The Chancellor of the Exchequer, speaking on the fringes of a G8 finance ministers' meeting in New York, opened a bitter pre-election row with the Tories after Labour claimed Oliver Letwin, the shadow Chancellor, had floated the idea at a conference last week of cutting spending to 30 per cent of national income.

Mr Letwin angrily denied the claims as a "farrago of nonsense", but Mr Brown went on the attack, claiming the cuts would be "more extreme than anything Mrs Thatcher ever contemplated".

The latest row emerged after The Independent on Sunday reported Mr Letwin's comments at a conference at the Institute of Economic Affairs last week. Mr Letwin hinted at future cuts beyond the Tories' pledge to cut spending from 42 to 40 per cent of gross domestic product within six years.

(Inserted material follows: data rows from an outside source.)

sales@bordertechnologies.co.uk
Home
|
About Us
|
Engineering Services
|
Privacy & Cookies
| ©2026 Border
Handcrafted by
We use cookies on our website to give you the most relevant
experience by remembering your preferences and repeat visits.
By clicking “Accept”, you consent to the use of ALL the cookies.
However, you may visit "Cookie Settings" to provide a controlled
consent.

He said the party would achieve its savings and "set the path of public spending on a trend to permit further reductions thereafter". He acknowledged that a proposal to cut spending to 35 or 30 per cent of GDP would be rejected by the electorate: "If those were the terms in which the general election were to be couched I am confident I could predict the result, which is that the nation would choose the higher path."

Labour seized on the comments as evidence that the Conservatives are planning deep cuts in public services, a charge which is one of the party's main attacks on the Opposition in the run-up to June's local and European elections.

But Mr Letwin said reports that he was planning cuts to 30 per cent of GDP were "unfounded" while aides insisted he had merely referred to questions put to him.

Michael Howard, the Tory leader, told the BBC: "The truth is that we have made our position very clear: we want to reduce public spending over a period of six years from 42 per cent to 40 per cent of the national income. That's our policy, that's what we'll go to the country on, we're absolutely clear on that. At the next election after that, we'll make our policy for that next parliament clear at that time."

But Mr Brown said: "It would mean rising unemployment. It is simply a return to the boom-and-bust policies that Michael Howard himself was associated with in the early Nineties when you had public spending cuts, interest rates out of control, three million unemployed, and you had a Conservative Party that was simply very poor at managing the economy.

"So I think this is a revelation that raises a whole series of questions about whether the Conservatives are telling the truth about what their real plans are for the public services. People begin to realise that this is more extreme than ever and is very damaging to the public services. Law and order would be cut, defence would be cut, transport would be cut, universities would be cut, science would be cut."